I haven't read the book in its entirety, but I have researched the three approaches mentioned. You are correct: the feature importance shown in Portfolio123 is MDI. I want to highlight a few critical points regarding those results.
If you have several features providing the same type of information, the importance can be disguised or inflated in the MDI output. This usually happens in one of two ways:
-
Dilution: The importance is split between the correlated features, making the underlying information appear less relevant to the model than it actually is.
-
Inflation/Overfitting: Worse yet, the model may place correlated features in the same decision tree, focusing on the extreme differences between them. For example, if you use
ROC(150)andROC(170)as features, the model might fixate on the performance specifically between day 150 and day 170—information that is likely just noise.

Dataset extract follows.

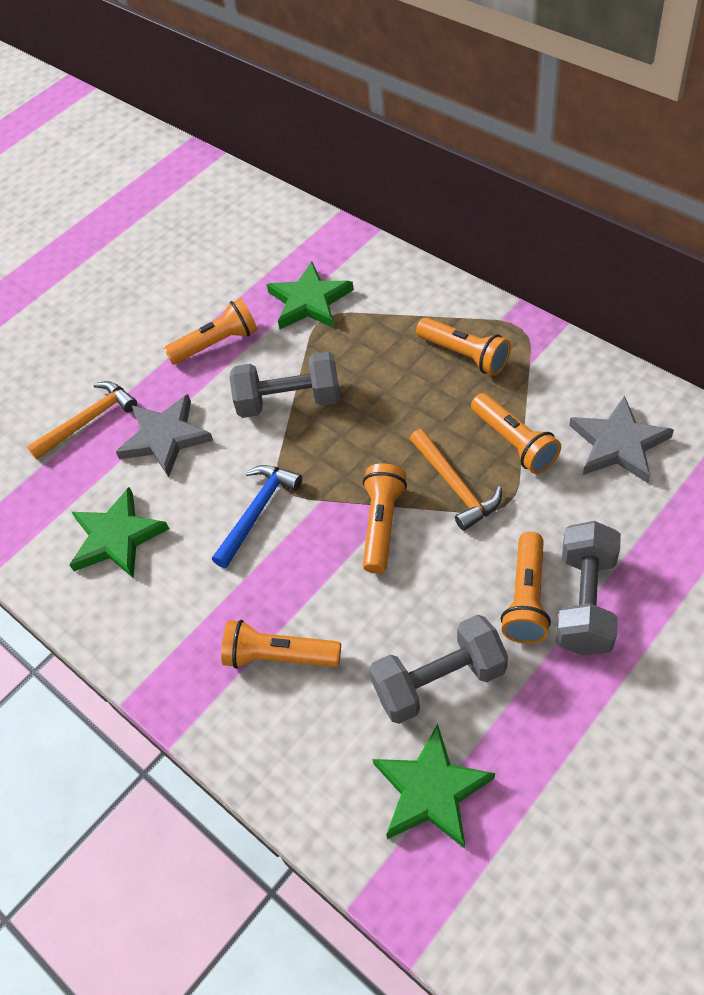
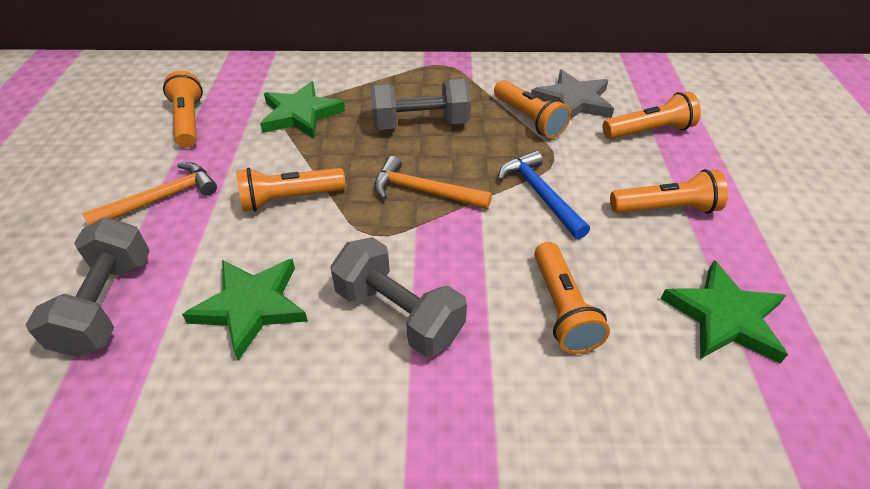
grey star: [116,394,213,477] [569,395,674,483] = 2 -> [531,69,614,119] = 1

Since we are discussing correlated features, it's worth noting that a simple MDA (removing one feature at a time to measure OOS impact) can also be misleading. If you remove ROC(150), the ROC(170) feature will likely "take over" the predictive work, and the performance won't drop. While this correctly identifies the individual feature as redundant, you might mistakenly conclude that momentum as a style is not important to the model.
To truly see the impact of a feature “style,” you would need to identify all features within that same style, remove the entire group, and then run a performance test. I might actually add a Dendrogram to my Python correlation program to help visualize these "Information Clusters."